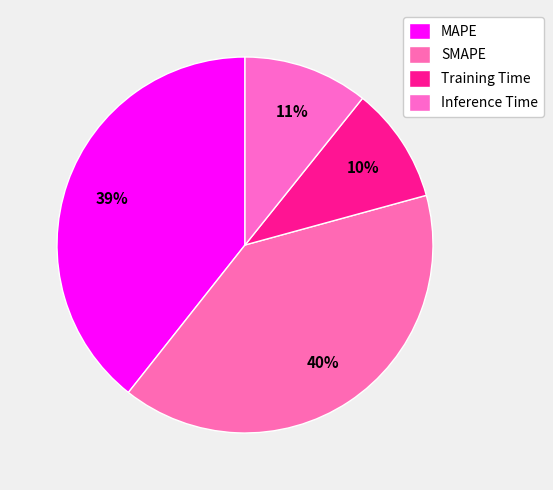

Count the number of slices in the pie.

4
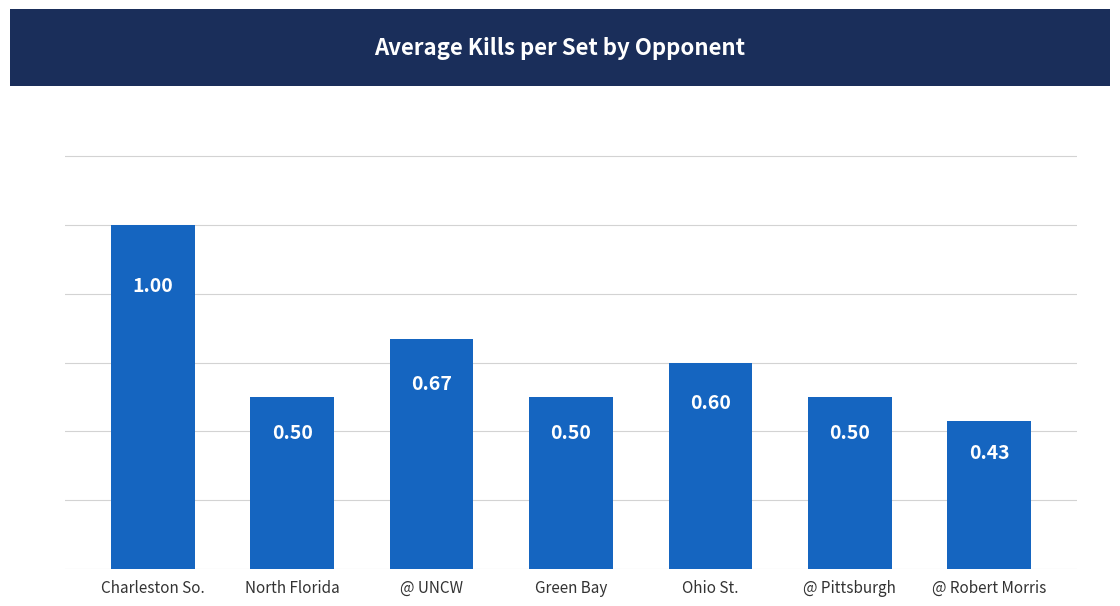

Count the number of data series in this chart.

1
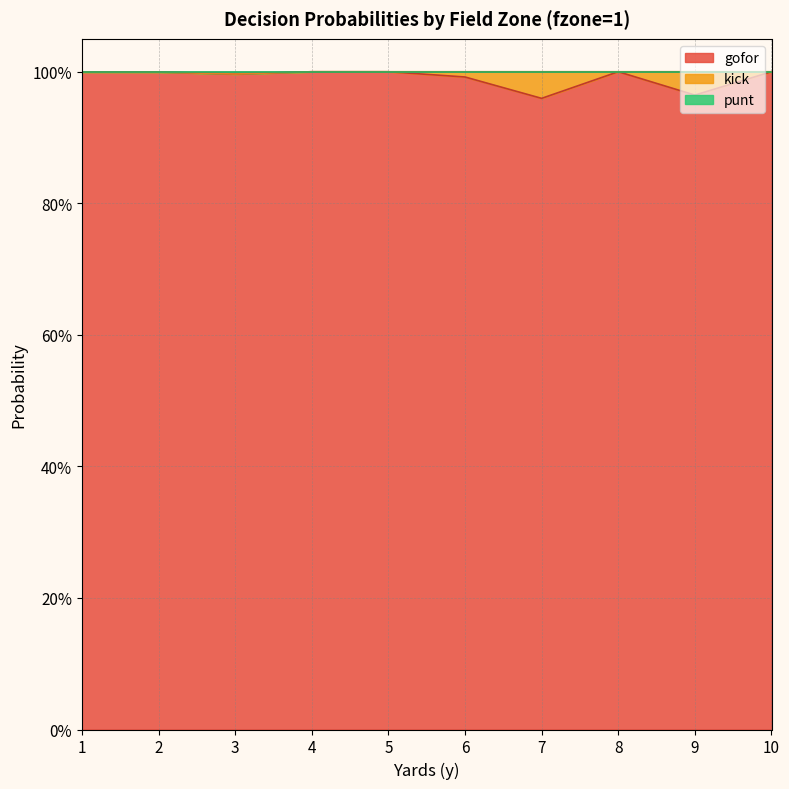

What is the value of the gofor point at the 9th from the left?

1.0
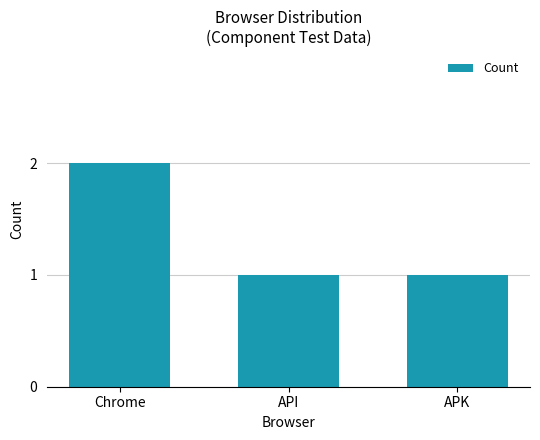

Is it true that the value at Chrome is 4?

False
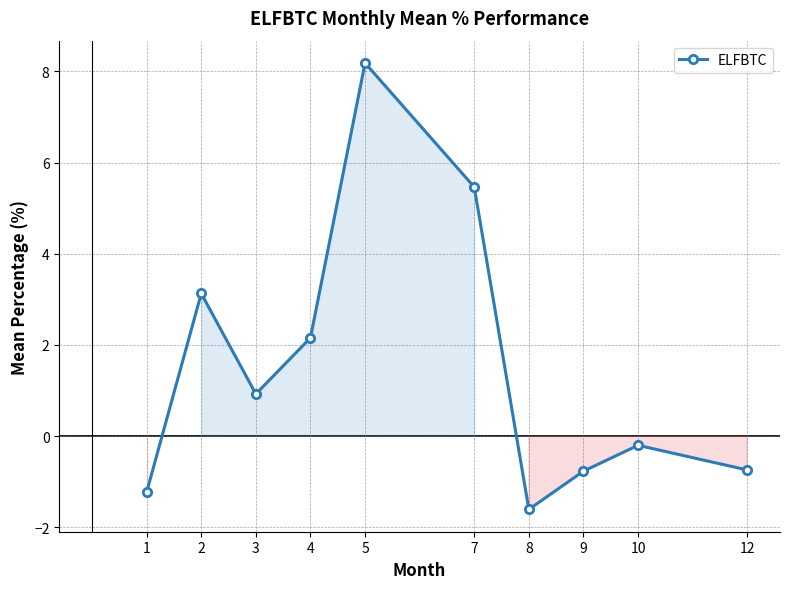

What is the approximate value at 10?

-0.2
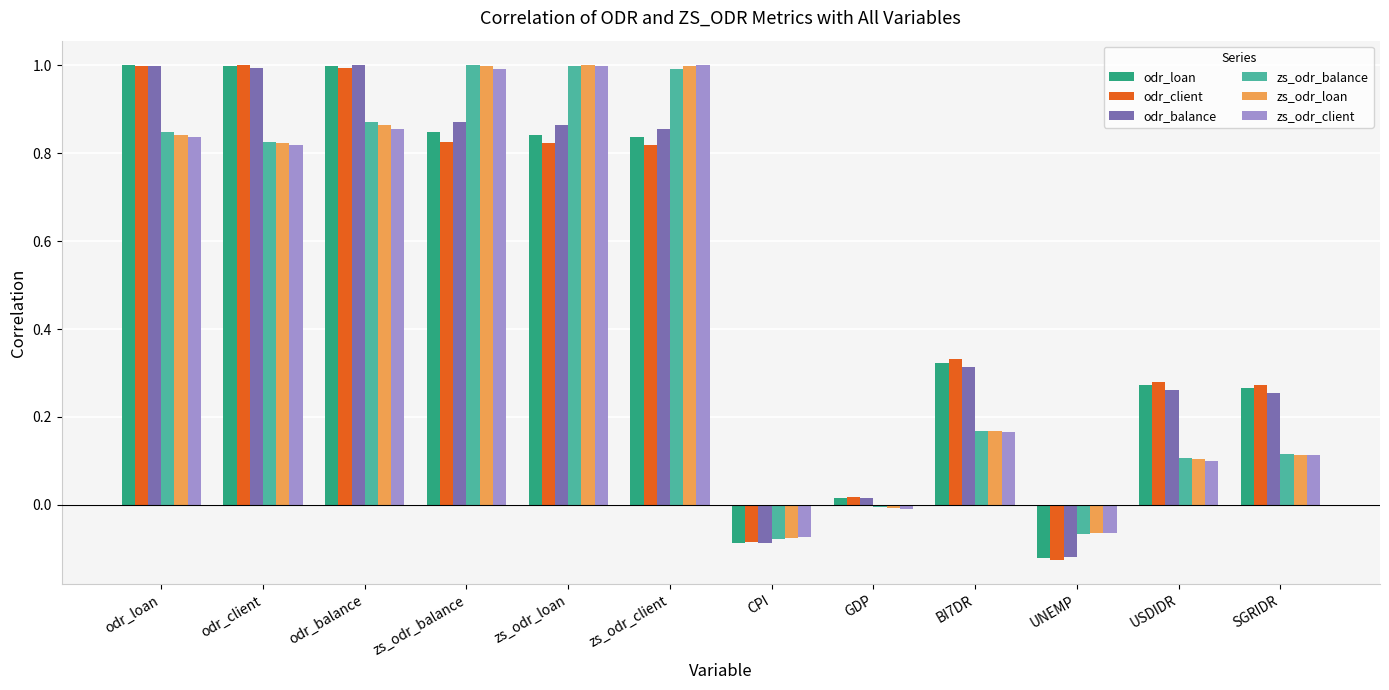

Which series changed the most between odr_loan and odr_client?

zs_odr_balance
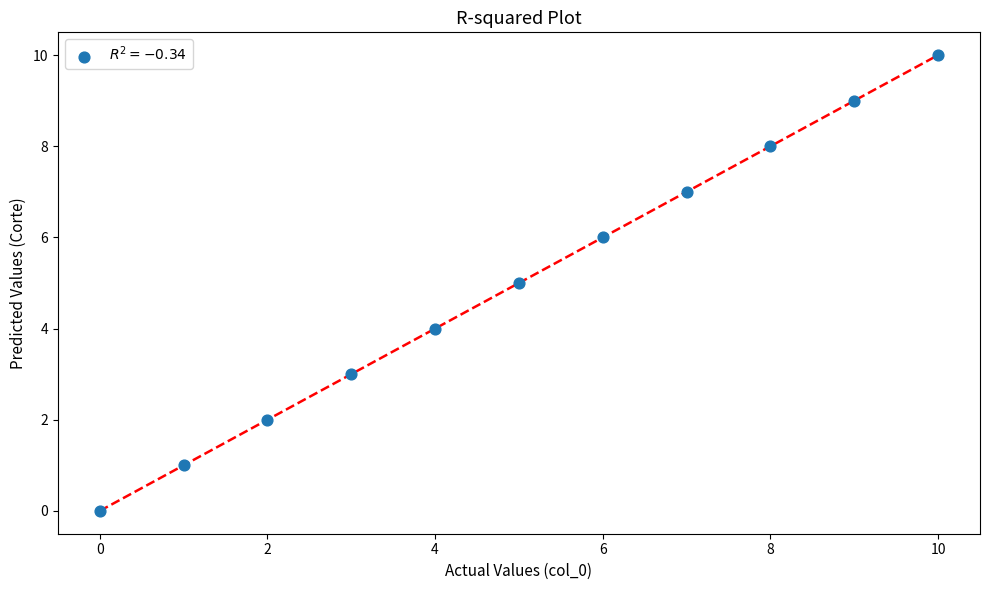

What is the average Y value?

5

What this task involves :: Repeat the records word for word, starting at the line that contains "What is the approximate value at 10?" and continuing through the end of the records, and leave out the pictures.

Output of the exercise ::
What is the approximate value at 10?

-0.2

Which series changed the most between odr_loan and odr_client?

zs_odr_balance

What is the average Y value?

5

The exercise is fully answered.